### Exercise description
Copy out the passage on opioid therapy for chronic pain word for word, from start to finish.

Posted on 06/06/2005 8:17:01 PM PDT by CHARLITE
The medical field of treating chronic pain is still in its infancy. It was only in the late 1980s that leading physicians trained in treating the chronic pain of terminally ill cancer patients began to recommend that the "opioid therapy"(treatment involving narcotics related to opium) used on their patients also be used for patients suffering from non terminal conditions. The new therapies proved successful, and prescription pain medications saw a huge leap in sales throughout the 1990s. But opioid therapy has always been controversial. The habit-forming nature of some prescription pain medications made many physicians, medical boards, and law enforcement officials wary of their use in treating acute pain in non terminal patients. Consequently, many physicians and pain specialists have shied away from opioid treatment, causing millions of Americans to suffer from chronic pain even as therapies were available to treat it.

### Extracted information
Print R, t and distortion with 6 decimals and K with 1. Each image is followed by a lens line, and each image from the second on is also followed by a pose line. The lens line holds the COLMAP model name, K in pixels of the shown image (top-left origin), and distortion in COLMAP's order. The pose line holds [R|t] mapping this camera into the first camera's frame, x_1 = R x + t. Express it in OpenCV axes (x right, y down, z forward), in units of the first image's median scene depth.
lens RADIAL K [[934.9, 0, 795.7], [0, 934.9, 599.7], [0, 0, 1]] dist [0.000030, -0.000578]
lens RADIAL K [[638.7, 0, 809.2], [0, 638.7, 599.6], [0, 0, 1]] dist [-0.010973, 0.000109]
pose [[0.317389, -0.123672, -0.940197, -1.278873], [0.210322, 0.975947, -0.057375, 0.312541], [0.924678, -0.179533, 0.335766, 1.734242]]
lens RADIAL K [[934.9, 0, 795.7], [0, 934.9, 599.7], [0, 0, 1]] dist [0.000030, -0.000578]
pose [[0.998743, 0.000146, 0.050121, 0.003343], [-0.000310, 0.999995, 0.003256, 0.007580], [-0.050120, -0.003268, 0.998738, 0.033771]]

### Result of the task
Posted on 06/06/2005 8:17:01 PM PDT by CHARLITE
The medical field of treating chronic pain is still in its infancy. It was only in the late 1980s that leading physicians trained in treating the chronic pain of terminally ill cancer patients began to recommend that the "opioid therapy"(treatment involving narcotics related to opium) used on their patients also be used for patients suffering from non terminal conditions. The new therapies proved successful, and prescription pain medications saw a huge leap in sales throughout the 1990s. But opioid therapy has always been controversial. The habit-forming nature of some prescription pain medications made many physicians, medical boards, and law enforcement officials wary of their use in treating acute pain in non terminal patients. Consequently, many physicians and pain specialists have shied away from opioid treatment, causing millions of Americans to suffer from chronic pain even as therapies were available to treat it.